**Input data**
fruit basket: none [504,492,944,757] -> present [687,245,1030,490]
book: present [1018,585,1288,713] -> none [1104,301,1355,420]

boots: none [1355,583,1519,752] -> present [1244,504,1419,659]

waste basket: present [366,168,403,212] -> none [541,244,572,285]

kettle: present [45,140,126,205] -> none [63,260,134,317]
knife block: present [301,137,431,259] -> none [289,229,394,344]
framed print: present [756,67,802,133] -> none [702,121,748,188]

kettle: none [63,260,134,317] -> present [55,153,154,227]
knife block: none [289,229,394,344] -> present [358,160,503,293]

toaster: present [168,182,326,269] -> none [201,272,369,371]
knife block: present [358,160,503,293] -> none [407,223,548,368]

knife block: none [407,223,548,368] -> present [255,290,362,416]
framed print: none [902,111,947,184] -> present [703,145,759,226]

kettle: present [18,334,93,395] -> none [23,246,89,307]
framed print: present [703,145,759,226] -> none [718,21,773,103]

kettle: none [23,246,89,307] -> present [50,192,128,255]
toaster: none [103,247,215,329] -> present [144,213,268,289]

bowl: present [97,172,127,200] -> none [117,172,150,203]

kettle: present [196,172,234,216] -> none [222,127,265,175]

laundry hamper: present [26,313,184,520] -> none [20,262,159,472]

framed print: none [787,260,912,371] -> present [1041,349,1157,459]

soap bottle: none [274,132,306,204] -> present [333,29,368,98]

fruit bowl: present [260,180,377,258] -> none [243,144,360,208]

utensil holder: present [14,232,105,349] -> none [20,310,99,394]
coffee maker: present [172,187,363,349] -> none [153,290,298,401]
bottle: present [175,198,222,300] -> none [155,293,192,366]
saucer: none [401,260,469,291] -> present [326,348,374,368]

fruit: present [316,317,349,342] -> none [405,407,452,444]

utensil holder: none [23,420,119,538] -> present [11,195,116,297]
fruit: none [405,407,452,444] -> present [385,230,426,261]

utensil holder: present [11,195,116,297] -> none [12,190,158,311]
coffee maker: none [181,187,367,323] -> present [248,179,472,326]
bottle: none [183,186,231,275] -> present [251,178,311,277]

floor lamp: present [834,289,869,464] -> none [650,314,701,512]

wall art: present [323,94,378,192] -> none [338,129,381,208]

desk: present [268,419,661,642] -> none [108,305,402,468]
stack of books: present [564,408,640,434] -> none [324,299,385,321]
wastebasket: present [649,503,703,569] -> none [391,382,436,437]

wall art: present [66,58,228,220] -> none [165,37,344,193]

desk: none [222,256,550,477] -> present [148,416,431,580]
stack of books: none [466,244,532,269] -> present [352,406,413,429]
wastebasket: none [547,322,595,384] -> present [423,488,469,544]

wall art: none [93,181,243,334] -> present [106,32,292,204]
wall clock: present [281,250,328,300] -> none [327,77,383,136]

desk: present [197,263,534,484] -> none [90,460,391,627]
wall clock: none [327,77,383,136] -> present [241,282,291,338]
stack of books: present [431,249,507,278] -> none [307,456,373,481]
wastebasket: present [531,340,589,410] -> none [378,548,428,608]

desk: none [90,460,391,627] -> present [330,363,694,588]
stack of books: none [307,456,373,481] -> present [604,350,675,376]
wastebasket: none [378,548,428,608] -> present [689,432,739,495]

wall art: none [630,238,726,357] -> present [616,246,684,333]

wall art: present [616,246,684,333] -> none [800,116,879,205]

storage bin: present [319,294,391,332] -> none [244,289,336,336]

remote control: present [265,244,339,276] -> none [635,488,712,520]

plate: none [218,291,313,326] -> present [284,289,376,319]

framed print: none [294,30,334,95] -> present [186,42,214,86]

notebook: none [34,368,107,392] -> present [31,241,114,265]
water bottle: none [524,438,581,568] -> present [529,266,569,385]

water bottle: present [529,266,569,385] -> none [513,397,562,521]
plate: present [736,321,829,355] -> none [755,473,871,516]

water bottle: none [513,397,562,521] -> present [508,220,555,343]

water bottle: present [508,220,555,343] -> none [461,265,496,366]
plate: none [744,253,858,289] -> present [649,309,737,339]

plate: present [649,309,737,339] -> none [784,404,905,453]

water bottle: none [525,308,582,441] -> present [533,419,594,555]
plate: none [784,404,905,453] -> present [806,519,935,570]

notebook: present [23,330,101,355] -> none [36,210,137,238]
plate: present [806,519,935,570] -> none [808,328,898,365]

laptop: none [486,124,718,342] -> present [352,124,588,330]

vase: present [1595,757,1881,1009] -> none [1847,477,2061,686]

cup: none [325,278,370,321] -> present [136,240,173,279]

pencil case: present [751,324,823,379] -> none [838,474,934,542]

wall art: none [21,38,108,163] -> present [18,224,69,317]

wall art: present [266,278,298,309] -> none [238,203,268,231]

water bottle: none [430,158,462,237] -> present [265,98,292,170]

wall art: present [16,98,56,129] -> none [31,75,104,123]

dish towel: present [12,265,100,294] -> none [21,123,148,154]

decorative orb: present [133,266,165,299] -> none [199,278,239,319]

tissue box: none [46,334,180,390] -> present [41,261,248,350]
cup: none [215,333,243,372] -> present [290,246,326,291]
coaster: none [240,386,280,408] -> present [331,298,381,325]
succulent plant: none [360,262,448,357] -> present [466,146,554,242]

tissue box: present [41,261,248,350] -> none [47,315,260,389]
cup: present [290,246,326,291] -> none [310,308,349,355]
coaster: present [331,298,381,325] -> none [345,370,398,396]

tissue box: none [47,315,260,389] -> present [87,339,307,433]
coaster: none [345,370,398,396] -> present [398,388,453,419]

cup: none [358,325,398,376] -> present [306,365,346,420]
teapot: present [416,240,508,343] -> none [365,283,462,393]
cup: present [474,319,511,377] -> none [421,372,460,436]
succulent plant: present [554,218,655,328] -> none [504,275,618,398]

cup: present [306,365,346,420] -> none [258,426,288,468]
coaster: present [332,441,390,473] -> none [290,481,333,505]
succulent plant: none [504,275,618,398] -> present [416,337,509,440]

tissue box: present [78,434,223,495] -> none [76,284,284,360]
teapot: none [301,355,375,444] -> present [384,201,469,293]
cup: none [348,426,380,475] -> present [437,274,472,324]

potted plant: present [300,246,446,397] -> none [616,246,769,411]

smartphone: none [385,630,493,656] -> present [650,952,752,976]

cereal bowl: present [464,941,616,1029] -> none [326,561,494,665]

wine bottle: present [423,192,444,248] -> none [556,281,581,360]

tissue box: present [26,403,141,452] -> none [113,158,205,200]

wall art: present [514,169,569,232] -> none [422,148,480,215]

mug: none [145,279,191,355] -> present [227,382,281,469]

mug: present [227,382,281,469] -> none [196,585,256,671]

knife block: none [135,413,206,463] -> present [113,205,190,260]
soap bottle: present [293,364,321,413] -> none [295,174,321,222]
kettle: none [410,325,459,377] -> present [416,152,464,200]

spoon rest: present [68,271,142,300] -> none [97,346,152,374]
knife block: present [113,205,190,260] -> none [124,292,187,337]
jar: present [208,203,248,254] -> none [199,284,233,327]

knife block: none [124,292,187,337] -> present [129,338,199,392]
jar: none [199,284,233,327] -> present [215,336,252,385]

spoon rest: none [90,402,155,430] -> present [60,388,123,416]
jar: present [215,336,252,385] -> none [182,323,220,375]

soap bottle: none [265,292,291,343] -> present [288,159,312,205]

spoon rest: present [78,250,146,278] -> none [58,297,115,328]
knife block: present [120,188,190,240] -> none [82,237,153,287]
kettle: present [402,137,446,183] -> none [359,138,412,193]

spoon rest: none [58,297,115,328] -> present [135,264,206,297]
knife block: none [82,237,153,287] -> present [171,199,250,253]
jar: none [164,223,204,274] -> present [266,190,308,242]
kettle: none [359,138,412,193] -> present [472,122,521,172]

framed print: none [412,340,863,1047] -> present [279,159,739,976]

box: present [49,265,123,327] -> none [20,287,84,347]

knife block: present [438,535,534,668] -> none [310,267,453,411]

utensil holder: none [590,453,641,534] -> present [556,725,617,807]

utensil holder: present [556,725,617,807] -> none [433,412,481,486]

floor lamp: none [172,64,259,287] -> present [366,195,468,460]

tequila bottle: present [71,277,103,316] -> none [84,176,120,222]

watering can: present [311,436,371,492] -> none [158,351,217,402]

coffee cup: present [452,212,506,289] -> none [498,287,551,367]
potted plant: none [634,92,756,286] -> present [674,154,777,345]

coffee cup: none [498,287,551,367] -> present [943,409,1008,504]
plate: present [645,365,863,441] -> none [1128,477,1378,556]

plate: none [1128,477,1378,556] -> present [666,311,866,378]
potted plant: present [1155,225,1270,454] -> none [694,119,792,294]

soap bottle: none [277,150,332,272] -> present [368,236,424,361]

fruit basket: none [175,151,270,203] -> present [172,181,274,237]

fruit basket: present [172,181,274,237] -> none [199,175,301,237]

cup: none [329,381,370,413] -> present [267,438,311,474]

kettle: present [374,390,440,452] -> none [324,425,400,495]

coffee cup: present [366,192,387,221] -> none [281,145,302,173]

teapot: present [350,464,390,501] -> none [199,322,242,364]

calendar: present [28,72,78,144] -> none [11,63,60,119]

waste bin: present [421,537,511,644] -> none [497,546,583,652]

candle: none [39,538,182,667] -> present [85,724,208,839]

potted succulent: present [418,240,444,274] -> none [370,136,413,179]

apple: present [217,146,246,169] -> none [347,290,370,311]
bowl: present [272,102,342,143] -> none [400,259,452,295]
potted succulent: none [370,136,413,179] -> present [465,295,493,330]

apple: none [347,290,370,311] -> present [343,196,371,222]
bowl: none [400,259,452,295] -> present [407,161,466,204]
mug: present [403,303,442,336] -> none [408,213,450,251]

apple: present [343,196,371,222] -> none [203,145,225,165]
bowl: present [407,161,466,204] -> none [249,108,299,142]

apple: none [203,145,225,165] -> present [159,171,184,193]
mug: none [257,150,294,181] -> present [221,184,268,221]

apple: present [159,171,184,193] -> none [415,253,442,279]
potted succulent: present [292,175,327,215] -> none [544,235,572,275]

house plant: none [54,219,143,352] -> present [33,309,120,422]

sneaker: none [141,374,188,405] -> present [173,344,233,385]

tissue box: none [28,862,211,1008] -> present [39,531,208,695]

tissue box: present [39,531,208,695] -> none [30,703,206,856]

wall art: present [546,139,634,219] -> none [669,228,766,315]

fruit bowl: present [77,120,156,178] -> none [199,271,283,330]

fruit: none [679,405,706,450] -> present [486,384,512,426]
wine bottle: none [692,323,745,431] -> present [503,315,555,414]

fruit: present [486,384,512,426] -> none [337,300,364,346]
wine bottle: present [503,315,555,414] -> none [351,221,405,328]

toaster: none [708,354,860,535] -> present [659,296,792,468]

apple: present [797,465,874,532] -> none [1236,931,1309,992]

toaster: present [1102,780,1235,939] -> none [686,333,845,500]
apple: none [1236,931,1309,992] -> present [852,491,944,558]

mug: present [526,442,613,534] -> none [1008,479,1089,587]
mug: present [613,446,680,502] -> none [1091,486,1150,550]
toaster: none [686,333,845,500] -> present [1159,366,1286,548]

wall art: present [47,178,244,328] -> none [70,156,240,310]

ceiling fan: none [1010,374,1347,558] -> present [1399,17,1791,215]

**What the exercise asks**
In the entries above, find the line with "teapot: present [350,464,390,501]" and the line with "apple: present [159,171,184,193]", then restate word for word both of them and every line between, with nothing more.

**Output for this task**
teapot: present [350,464,390,501] -> none [199,322,242,364]

calendar: present [28,72,78,144] -> none [11,63,60,119]

waste bin: present [421,537,511,644] -> none [497,546,583,652]

candle: none [39,538,182,667] -> present [85,724,208,839]

potted succulent: present [418,240,444,274] -> none [370,136,413,179]

apple: present [217,146,246,169] -> none [347,290,370,311]
bowl: present [272,102,342,143] -> none [400,259,452,295]
potted succulent: none [370,136,413,179] -> present [465,295,493,330]

apple: none [347,290,370,311] -> present [343,196,371,222]
bowl: none [400,259,452,295] -> present [407,161,466,204]
mug: present [403,303,442,336] -> none [408,213,450,251]

apple: present [343,196,371,222] -> none [203,145,225,165]
bowl: present [407,161,466,204] -> none [249,108,299,142]

apple: none [203,145,225,165] -> present [159,171,184,193]
mug: none [257,150,294,181] -> present [221,184,268,221]

apple: present [159,171,184,193] -> none [415,253,442,279]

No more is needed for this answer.